Sunday, November 26, 2006

The Big Letdown

I'm at my parents' house scanning old photos. Right now I'm working on photos from London 2001. It looks like I had a lot of fun. I am reminded of the pubs, the people, the good times. I'm browsing thru my online albums, see photos of Northern Ireland, me and Ronan kissing and I'm like, wow, that must have been nice. Meeting a boy and having a romance in Northern Ireland. Sounds exciting. Then I look at my life now, my efficiency apartment in the Midwest, crappy job, or lack thereof and well, it doesn't quite hold up to the memories of my days in lands far, far, away.

I had very different visions of where I would be at this point in my life. I'm going to be 30 next year, and I feel like a 19 year old just starting out. This is really not how I imagined my life would be.

On the other hand, I am quite thankful for what I have and that I am close to family and am healthy and happy and such.
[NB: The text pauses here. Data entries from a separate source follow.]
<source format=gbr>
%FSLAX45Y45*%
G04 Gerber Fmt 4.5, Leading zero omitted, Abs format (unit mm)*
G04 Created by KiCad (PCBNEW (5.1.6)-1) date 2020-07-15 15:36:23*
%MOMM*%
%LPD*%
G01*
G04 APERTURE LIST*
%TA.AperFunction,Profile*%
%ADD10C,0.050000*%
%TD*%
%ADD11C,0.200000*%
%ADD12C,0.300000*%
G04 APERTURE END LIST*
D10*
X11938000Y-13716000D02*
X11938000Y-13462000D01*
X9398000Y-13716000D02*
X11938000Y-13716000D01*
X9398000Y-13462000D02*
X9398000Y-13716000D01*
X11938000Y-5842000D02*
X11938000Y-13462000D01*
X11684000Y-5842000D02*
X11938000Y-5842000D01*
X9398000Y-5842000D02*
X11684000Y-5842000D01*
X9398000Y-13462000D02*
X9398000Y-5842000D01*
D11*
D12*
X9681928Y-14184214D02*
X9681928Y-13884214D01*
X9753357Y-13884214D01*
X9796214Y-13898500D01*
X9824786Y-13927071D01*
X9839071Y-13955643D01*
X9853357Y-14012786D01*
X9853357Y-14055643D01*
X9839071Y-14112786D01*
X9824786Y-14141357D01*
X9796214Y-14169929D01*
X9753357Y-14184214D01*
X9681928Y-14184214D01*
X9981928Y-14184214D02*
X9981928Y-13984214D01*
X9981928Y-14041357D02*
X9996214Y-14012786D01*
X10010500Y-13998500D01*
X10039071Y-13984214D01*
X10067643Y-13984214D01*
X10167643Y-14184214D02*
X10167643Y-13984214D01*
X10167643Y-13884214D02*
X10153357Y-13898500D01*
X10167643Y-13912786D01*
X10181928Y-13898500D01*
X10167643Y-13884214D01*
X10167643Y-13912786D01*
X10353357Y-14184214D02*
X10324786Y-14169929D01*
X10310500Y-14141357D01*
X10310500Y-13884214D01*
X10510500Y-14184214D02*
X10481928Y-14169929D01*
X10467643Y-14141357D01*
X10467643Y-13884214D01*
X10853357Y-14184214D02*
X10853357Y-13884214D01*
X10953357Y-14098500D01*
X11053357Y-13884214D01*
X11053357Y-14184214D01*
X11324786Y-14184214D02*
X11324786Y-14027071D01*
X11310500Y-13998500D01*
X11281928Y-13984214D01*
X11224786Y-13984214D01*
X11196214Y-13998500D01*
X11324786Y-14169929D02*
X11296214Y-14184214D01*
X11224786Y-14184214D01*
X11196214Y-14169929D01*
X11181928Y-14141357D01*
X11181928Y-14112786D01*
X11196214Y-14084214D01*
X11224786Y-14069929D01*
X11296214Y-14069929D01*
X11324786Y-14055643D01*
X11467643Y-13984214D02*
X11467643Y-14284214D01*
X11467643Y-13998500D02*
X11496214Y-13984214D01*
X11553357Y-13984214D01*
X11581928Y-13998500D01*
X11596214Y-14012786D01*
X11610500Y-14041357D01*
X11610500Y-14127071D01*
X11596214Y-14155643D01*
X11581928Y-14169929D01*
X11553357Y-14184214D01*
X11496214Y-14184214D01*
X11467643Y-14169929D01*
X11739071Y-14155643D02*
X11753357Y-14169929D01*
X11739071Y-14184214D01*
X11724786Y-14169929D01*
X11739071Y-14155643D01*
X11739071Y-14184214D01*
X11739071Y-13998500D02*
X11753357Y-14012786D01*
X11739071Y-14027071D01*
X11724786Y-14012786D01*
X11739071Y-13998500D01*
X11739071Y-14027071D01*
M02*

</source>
It's just when I think about "life" I get very nervous b/c of the thirty mark around the corner and wonder what will my life be? When my time is up, what will my life have been? How will I be remembered? What will I have accomplished? Did I live a happy, loving life?
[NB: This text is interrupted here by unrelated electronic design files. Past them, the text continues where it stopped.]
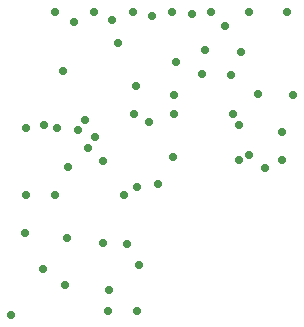
<source format=gbs>
G04 Layer_Color=16711935*
%FSLAX24Y24*%
%MOIN*%
G70*
G01*
G75*
%ADD69C,0.0280*%
D69*
X7700Y6940D02*
D03*
X8230Y5600D02*
D03*
X4503Y4523D02*
D03*
X2520Y6430D02*
D03*
X3360Y5380D02*
D03*
X1370Y1800D02*
D03*
X2210Y5180D02*
D03*
X1770Y10350D02*
D03*
X3070D02*
D03*
X4360D02*
D03*
X5650D02*
D03*
X6950D02*
D03*
X8230D02*
D03*
X9500D02*
D03*
X4560Y1913D02*
D03*
X790Y6480D02*
D03*
X9340Y5420D02*
D03*
X7620Y8250D02*
D03*
X6650Y8290D02*
D03*
X7970Y9020D02*
D03*
X6770Y9070D02*
D03*
X5780Y8690D02*
D03*
X7420Y9880D02*
D03*
X6320Y10290D02*
D03*
X5010Y10230D02*
D03*
X3650Y10070D02*
D03*
X3870Y9330D02*
D03*
X2400Y10030D02*
D03*
X2020Y8400D02*
D03*
X1830Y6470D02*
D03*
X2080Y1240D02*
D03*
X1750Y4250D02*
D03*
X790Y4260D02*
D03*
X5210Y4610D02*
D03*
X8750Y5150D02*
D03*
X4480Y390D02*
D03*
X7880Y5430D02*
D03*
X9340Y6340D02*
D03*
X8530Y7630D02*
D03*
X5708Y5505D02*
D03*
X4400Y6950D02*
D03*
X4890Y6690D02*
D03*
X5720Y6950D02*
D03*
Y7590D02*
D03*
X1410Y6580D02*
D03*
X3100Y6170D02*
D03*
X2760Y6740D02*
D03*
X2870Y5830D02*
D03*
X4170Y2630D02*
D03*
X3360Y2640D02*
D03*
X4060Y4240D02*
D03*
X760Y3000D02*
D03*
X7900Y6579D02*
D03*
X9690Y7580D02*
D03*
X310Y250D02*
D03*
X3530Y400D02*
D03*
X3560Y1080D02*
D03*
X2160Y2810D02*
D03*
X4450Y7870D02*
D03*
M02*

</source>
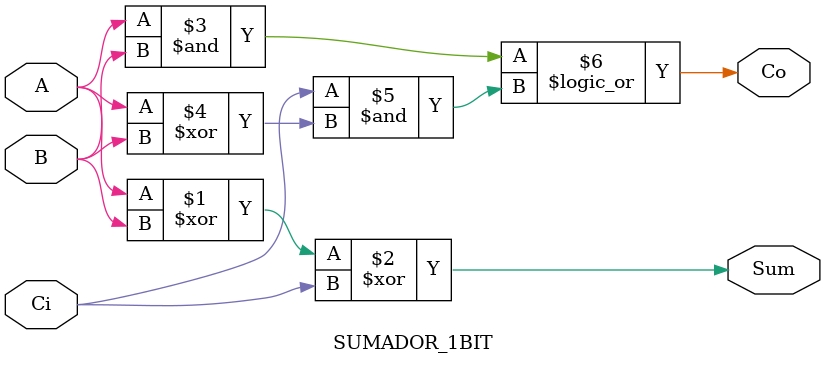
<source format=v>
module SUMADOR_1BIT(
    input A,B,
    input Ci,
    output Sum,
    output Co
);

assign Sum = (A ^ B) ^Ci;
assign Co = (A & B)||(Ci & (A ^ B));

endmodule
</source>
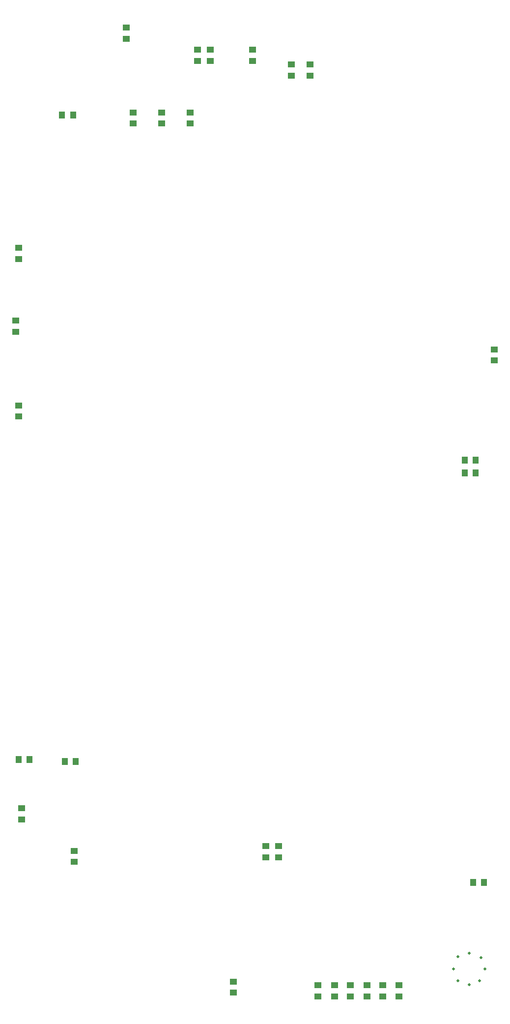
<source format=gbr>
G04 DipTrace 4.0.0.5*
G04 bottom_paste_dendy_junior_remastered_rev_2.2.1.gbr*
%MOIN*%
G04 #@! TF.FileFunction,Paste,Bot*
G04 #@! TF.Part,Single*
%ADD18C,0.019685*%
%ADD106R,0.051181X0.043307*%
%ADD118R,0.043307X0.051181*%
%FSLAX26Y26*%
G04*
G70*
G90*
G75*
G01*
G04 BotPaste*
%LPD*%
D18*
X3294096Y456298D3*
Y243776D3*
X3400357Y350037D3*
X3187835D3*
X3362853Y268778D3*
X3375354Y425045D3*
X3219088Y268778D3*
Y431295D3*
D106*
X237525Y4094180D3*
Y4168983D3*
D118*
X606314Y6138144D3*
X531510D3*
D106*
X1825192Y6581736D3*
Y6506933D3*
D118*
X625066Y1756434D3*
X550262D3*
X3262945Y3712787D3*
X3337748D3*
D106*
X612564Y1150121D3*
Y1075318D3*
X2000210Y1181374D3*
Y1106571D3*
X237525Y5238050D3*
Y5163247D3*
D118*
Y1768936D3*
X312328D3*
D106*
X218773Y4669445D3*
Y4744248D3*
D118*
X3262843Y3800399D3*
X3337646D3*
D106*
X256277Y1437651D3*
Y1362848D3*
X1912701Y1181374D3*
Y1106571D3*
X3462864Y4475470D3*
Y4550273D3*
X1206377Y6156896D3*
Y6082093D3*
X1012606Y6157101D3*
Y6082298D3*
X1400147Y6156896D3*
Y6082093D3*
X1450152Y6506933D3*
Y6581736D3*
X2212732Y6406923D3*
Y6481726D3*
X1537661Y6581941D3*
Y6507138D3*
X2087719Y6481930D3*
Y6407127D3*
X2819046Y162517D3*
Y237320D3*
X2706534Y162517D3*
Y237320D3*
X2268988Y162722D3*
Y237525D3*
X2600273Y162517D3*
Y237320D3*
X2487761Y162517D3*
Y237320D3*
X2381500Y162517D3*
Y237320D3*
X968852Y6731957D3*
Y6657154D3*
X1694030Y187622D3*
Y262425D3*
D118*
X3394106Y934472D3*
X3319303D3*
M02*

</source>
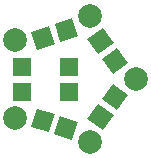
<source format=gts>
G04 #@! TF.FileFunction,Soldermask,Top*
%FSLAX46Y46*%
G04 Gerber Fmt 4.6, Leading zero omitted, Abs format (unit mm)*
G04 Created by KiCad (PCBNEW 4.0.5+dfsg1-4) date Tue Feb 14 02:46:29 2017*
%MOMM*%
%LPD*%
G01*
G04 APERTURE LIST*
%ADD10C,0.100000*%
%ADD11C,2.000000*%
%ADD12R,1.598880X1.598880*%
G04 APERTURE END LIST*
D10*
D11*
X11170000Y-6400000D03*
X7270000Y-1030000D03*
X970000Y-9700000D03*
X970000Y-3080000D03*
X7270000Y-11750000D03*
D10*
G36*
X6285030Y-10030893D02*
X5790949Y-11551518D01*
X4270324Y-11057437D01*
X4764405Y-9536812D01*
X6285030Y-10030893D01*
X6285030Y-10030893D01*
G37*
G36*
X4289676Y-9382563D02*
X3795595Y-10903188D01*
X2274970Y-10409107D01*
X2769051Y-8888482D01*
X4289676Y-9382563D01*
X4289676Y-9382563D01*
G37*
G36*
X7056742Y-2994463D02*
X8350264Y-2054665D01*
X9290062Y-3348187D01*
X7996540Y-4287985D01*
X7056742Y-2994463D01*
X7056742Y-2994463D01*
G37*
G36*
X8289938Y-4691813D02*
X9583460Y-3752015D01*
X10523258Y-5045537D01*
X9229736Y-5985335D01*
X8289938Y-4691813D01*
X8289938Y-4691813D01*
G37*
G36*
X5800949Y-1228482D02*
X6295030Y-2749107D01*
X4774405Y-3243188D01*
X4280324Y-1722563D01*
X5800949Y-1228482D01*
X5800949Y-1228482D01*
G37*
G36*
X3805595Y-1876812D02*
X4299676Y-3397437D01*
X2779051Y-3891518D01*
X2284970Y-2370893D01*
X3805595Y-1876812D01*
X3805595Y-1876812D01*
G37*
D12*
X5530000Y-5340980D03*
X5530000Y-7439020D03*
X1500000Y-5340980D03*
X1500000Y-7439020D03*
D10*
G36*
X9229736Y-6794665D02*
X10523258Y-7734463D01*
X9583460Y-9027985D01*
X8289938Y-8088187D01*
X9229736Y-6794665D01*
X9229736Y-6794665D01*
G37*
G36*
X7996540Y-8492015D02*
X9290062Y-9431813D01*
X8350264Y-10725335D01*
X7056742Y-9785537D01*
X7996540Y-8492015D01*
X7996540Y-8492015D01*
G37*
M02*

</source>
I guess working on the family tree isn't helping my existential crisis, either. You sum up a person's life by birth, death and marriage dates and maybe an occupation. I guess I'm just scared that my time is dwindling away and I don't know that I've done all I want to do. I'm sure I'm not the only one who fears the end of existence. It makes me long for the days when I was "invincible" and had eternity in front of me.
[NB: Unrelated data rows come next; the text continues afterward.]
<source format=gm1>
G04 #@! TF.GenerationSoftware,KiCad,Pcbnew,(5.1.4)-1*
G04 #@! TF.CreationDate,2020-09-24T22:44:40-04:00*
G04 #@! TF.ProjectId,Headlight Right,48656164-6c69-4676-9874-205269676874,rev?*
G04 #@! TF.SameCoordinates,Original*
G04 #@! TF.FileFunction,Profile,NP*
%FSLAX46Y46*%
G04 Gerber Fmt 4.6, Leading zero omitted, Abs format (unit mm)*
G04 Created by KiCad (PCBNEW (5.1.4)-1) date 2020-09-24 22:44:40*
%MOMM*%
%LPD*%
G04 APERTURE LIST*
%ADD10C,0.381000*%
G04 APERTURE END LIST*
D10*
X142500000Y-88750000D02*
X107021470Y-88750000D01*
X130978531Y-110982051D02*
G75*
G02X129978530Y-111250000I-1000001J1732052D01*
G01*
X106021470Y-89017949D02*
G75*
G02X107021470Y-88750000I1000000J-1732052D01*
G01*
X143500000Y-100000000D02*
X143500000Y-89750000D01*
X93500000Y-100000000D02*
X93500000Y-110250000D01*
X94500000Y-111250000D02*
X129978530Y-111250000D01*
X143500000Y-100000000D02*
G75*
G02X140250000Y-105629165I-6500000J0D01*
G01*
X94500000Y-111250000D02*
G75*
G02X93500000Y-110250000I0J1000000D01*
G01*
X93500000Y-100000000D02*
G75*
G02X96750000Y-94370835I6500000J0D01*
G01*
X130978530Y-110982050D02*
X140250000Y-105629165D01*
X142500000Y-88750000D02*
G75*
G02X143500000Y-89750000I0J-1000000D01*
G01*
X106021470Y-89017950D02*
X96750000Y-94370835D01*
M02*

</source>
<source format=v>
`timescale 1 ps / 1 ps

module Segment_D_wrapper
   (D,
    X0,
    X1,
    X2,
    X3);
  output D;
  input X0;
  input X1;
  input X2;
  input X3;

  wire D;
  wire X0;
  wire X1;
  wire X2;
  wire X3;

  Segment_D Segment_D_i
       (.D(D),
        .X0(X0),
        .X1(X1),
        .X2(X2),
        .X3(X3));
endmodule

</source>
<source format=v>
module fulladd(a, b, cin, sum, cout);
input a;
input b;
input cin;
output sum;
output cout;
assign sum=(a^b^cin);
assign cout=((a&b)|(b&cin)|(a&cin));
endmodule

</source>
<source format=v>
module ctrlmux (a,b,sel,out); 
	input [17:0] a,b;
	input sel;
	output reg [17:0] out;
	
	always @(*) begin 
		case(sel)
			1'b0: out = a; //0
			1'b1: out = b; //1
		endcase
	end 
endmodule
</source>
This is also what I get for having a week off and spending it at my parents' house! My goodness, those are some depressing thoughts. Reminds me why I moved out in the first place, even if it was to an efficiency apartment in the middle of the middle of the country. C'est la vie...

1 comment:

Anonymous said...

Recently hit the 30 mark too. I guess wherever we are and whatever we have accomplished. I always think of what I should be doing and what goal I should be striving for.... There are always goals I want to work on...guess thats what keeps us going.